DOCUMENT EXTRACT –
* * *
AI document management for accounting firms is rarely a priority — until it becomes a necessity.
Most accounting firms survive by cutting costs. The margins are thin, and the instinct is to defend them by spending less – so equipment ages, software stays frozen, and the way the work gets done belongs to an earlier decade. Plenty of firms still run the accounting package they installed years ago – the same every firm in the industry uses – and have not touched the workflow, the processes nor the customer service ever since. When a firm of this kind does invest, the money tends to go into new premises or a “brochure” website. The work itself – how documents move through the office, how clients are served, how the firm finds what it already knows – stays as it was.
Against that background, Debitus is worth a closer look. It is a Portuguese accounting firm that decided to do the thing its industry almost never does: change how it operates, on purpose, before anything forced it to.
“I either do this or I die”
The decision came from the top, and it was not hedged. When Rui Costa, Debitus’ CEO, told his team “ou faço isto ou morro” – “I either do this or I die” – he was not reaching for a metaphor. He meant that the firm’s trajectory, and the industry’s, does not hold unless the way the work is done is rebuilt. In a profession where this kind of investment is postponed almost as a reflex, that clarity is rare.
The point was never digitisation as such. What Rui wanted was an operational strategy that touched every process in the firm – filing, client communication, reporting, reconciliation. ArquivoDigital, built by Swell, is the first piece of it.
The proof: Arquivo Digital
Arquivo Digital works as an operational layer over the firm’s core processes. Documents arrive through several channels and are captured, classified, and filed without anyone handling them by hand. The system extracts the content, gives each document a type, and indexes it so it can be found by meaning rather than by filename. The whole team works from one searchable, auditable repository.
* * *
INFORMATION SUPPLIED –
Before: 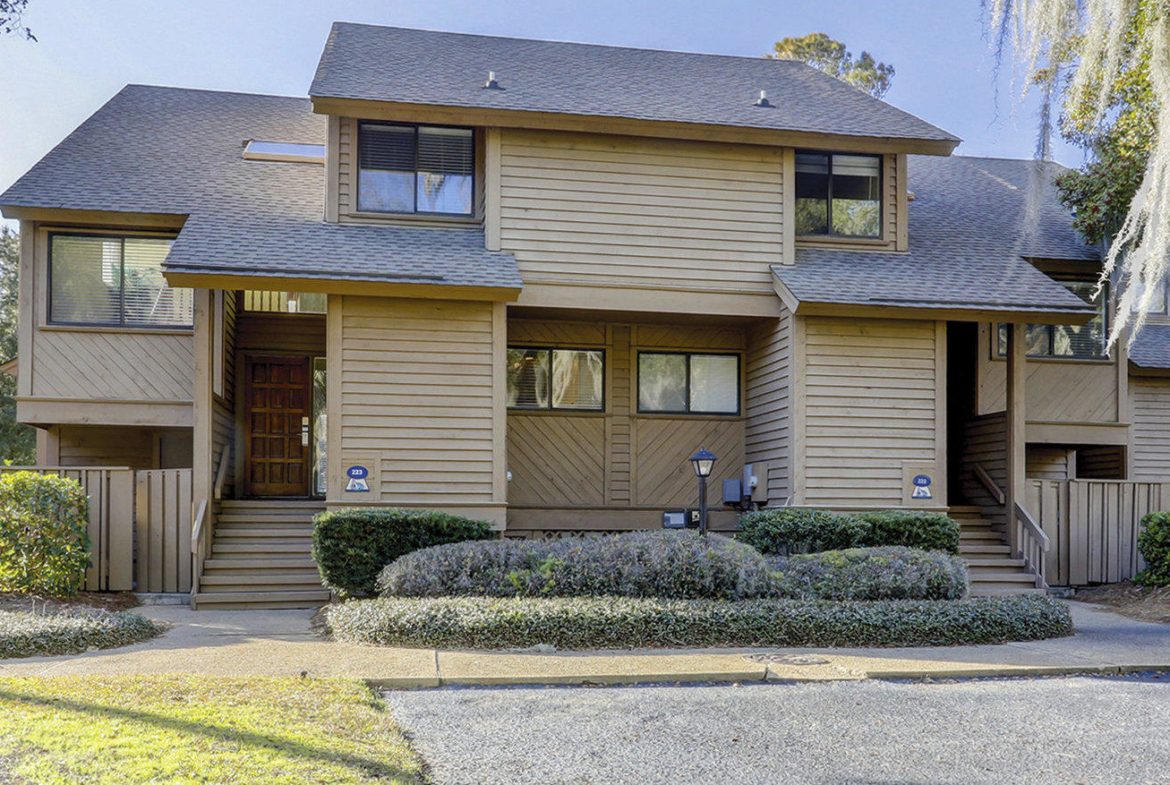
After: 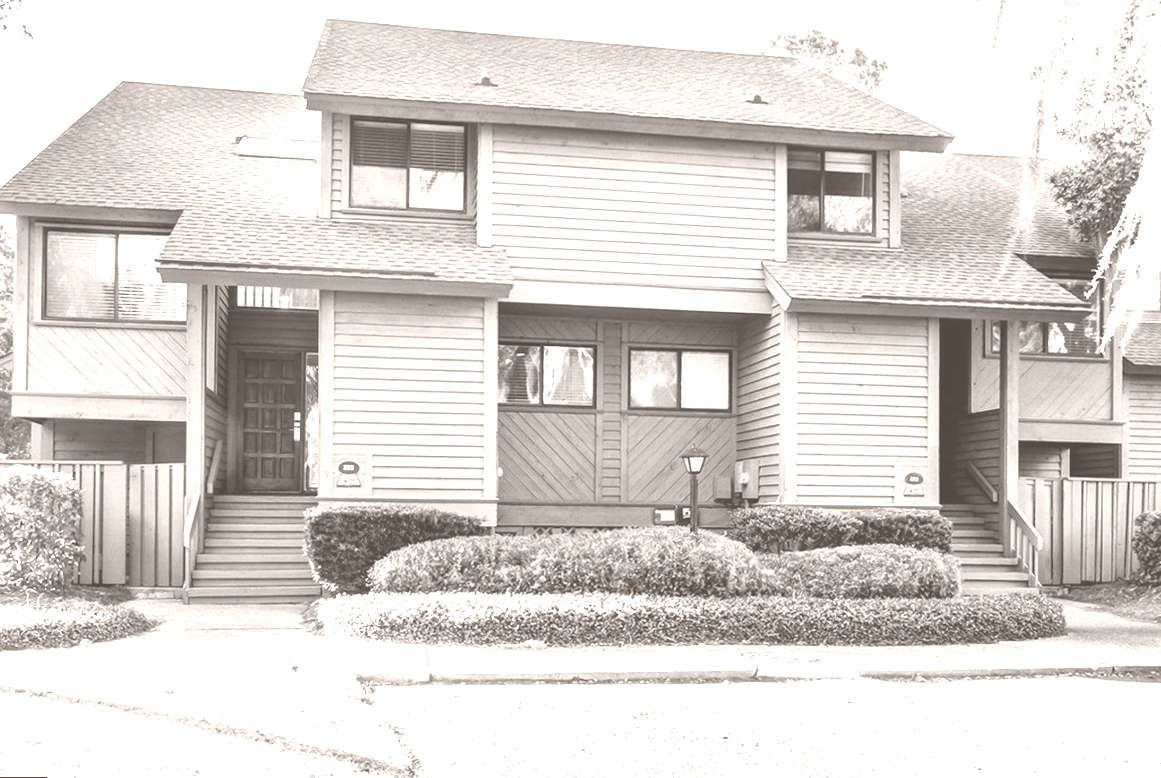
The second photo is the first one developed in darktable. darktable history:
colorize: hue 34.49°, saturation 35.33%, source mix 100%, lightness 55%, version 1
contrast brightness saturation: contrast 0.23, brightness 0.1, saturation 0.29
rotate and perspective: rotation 0.192°, lens shift (horizontal) -0.015, crop left 0.005, crop right 0.996, crop top 0.006, crop bottom 0.99
color contrast: blue-yellow contrast 0.7
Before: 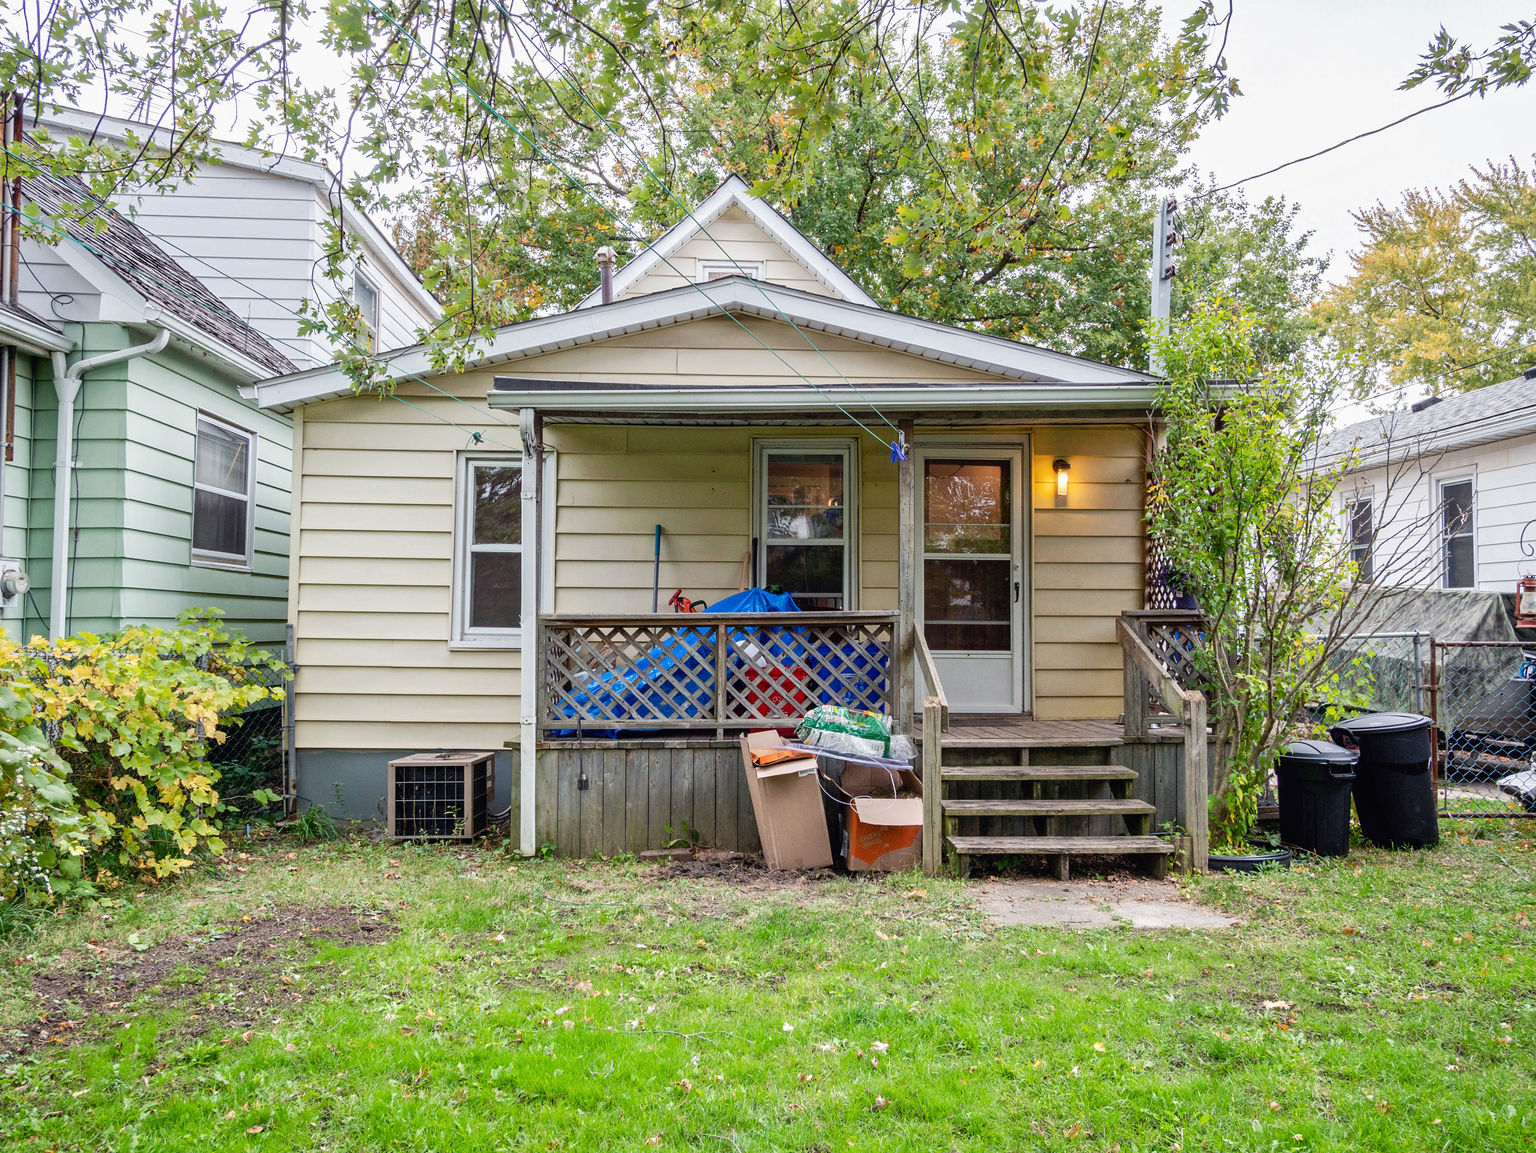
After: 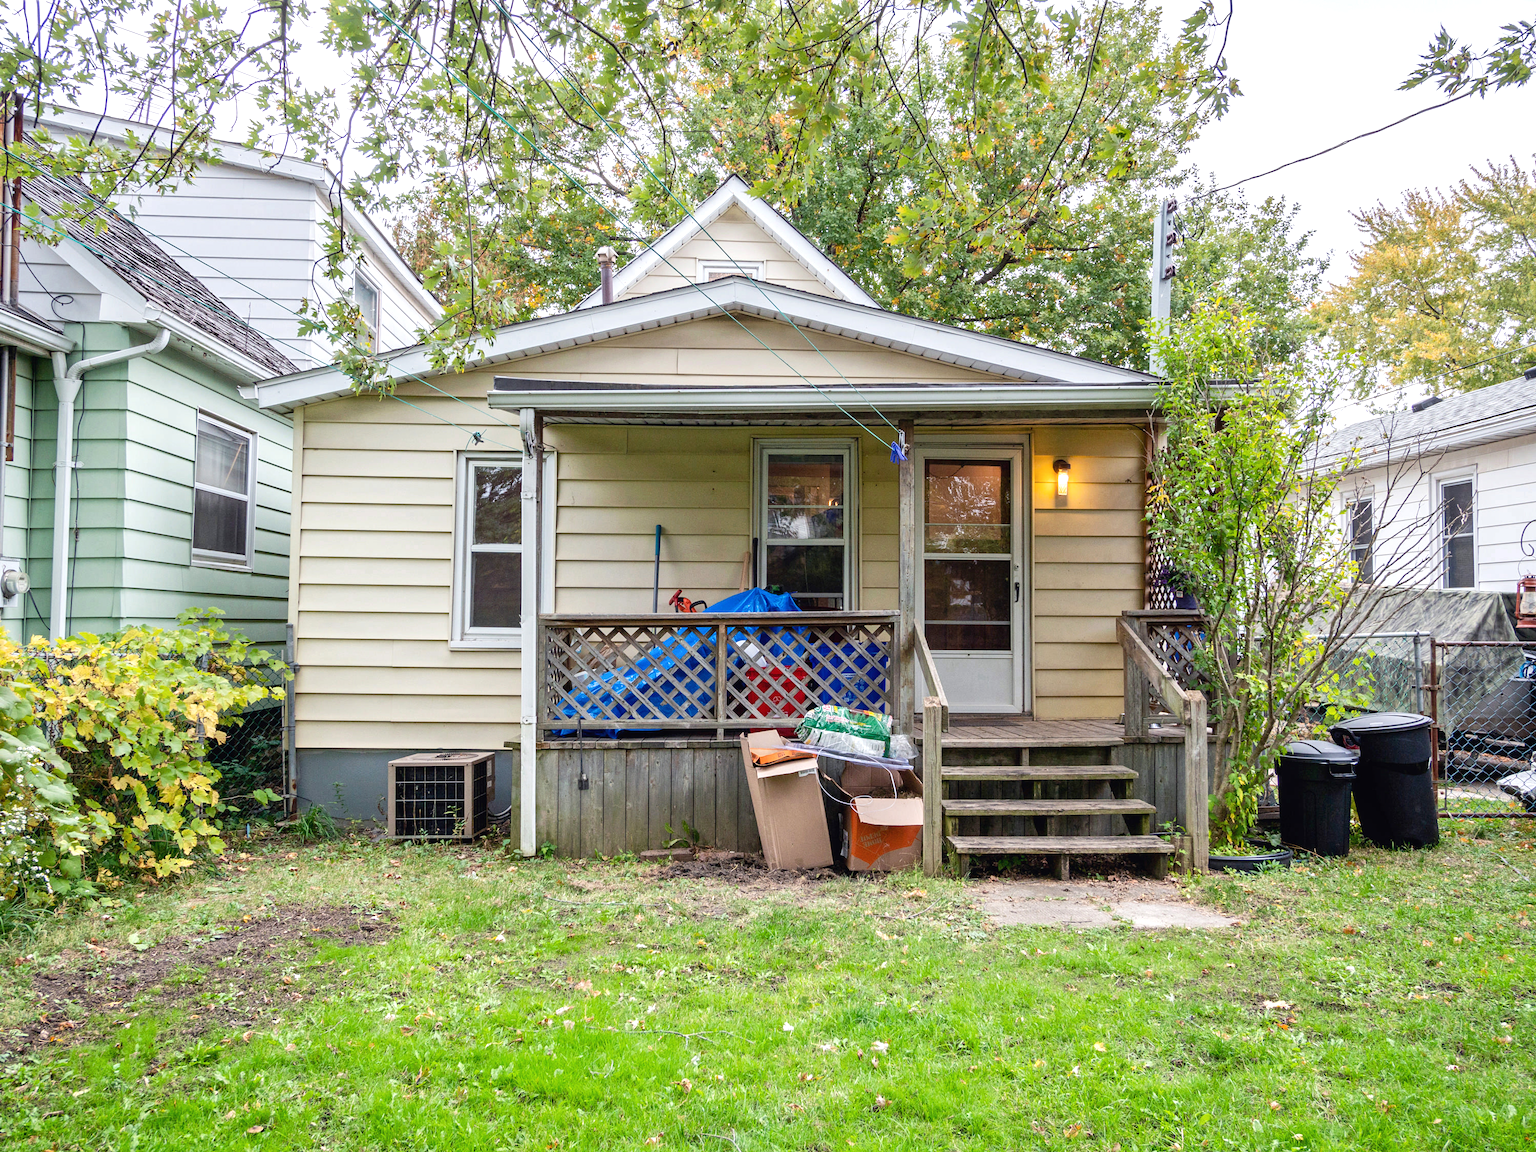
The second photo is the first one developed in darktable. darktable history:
exposure: exposure 0.239 EV, compensate highlight preservation false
* * *
REQUIRED TASK – Resume the article on AI document management at Debitus, carrying it on after its final sentence.

ANSWER TO THE PROBLEM –
The early numbers were concrete enough to be persuasive. In the first few days we loaded more than 160 clients, and the model was already classifying hundreds of documents, their content indexed and searchable. Client sharing, notifications, and collaboration went in early, so the platform served the people inside the firm and the clients on the other side from the start.
And not everything worked first time. About 5% of documents were not being read at all, and the pattern was clear: they had arrived on paper and been scanned. A degraded scan defeats text extraction, and with no text there is nothing to classify. The fix was to swap the Azure Document Intelligence model for one that holds up better against poor originals. It is the kind of problem that never appears in a demo and only shows up with real documents, at real volume.
Here is what the interface looks like:

The hard part is choosing
The team made the project easier than it might have been. The vision came from the CEO, but the whole team took it on. They wanted it to work, and that changes everything about a project like this.
That enthusiasm brings its own difficulty. Technology can now do almost anything in a firm like this: classify documents, answer questions, generate reports, reconcile accounts, forecast cash flow, talk to clients. Building any one of them is seldom what makes a project hard. The hard part is choosing which to build, and in what order.
Every conversation with Rui and his team began in possibilities and had to end in focus – not because the other ideas were weak (many were excellent), but because a transformation that tries to do everything at once does none of it well. The discipline this demands is editorial: deciding what comes first, what comes next, and what waits.
Starting with the document flow was that decision. Documents are the least glamorous part of accounting and the most foundational. Get that base right and everything built on top is worth more; get it wrong and even the most sophisticated analytics cannot be trusted.
Why it won’t stop
This is the part that interests me most about Debitus, and it has little to do with any single feature. The first move did more than make the firm more efficient. It put Debitus somewhere its competitors cannot reach by cutting costs – and that position only widens as the next capabilities arrive.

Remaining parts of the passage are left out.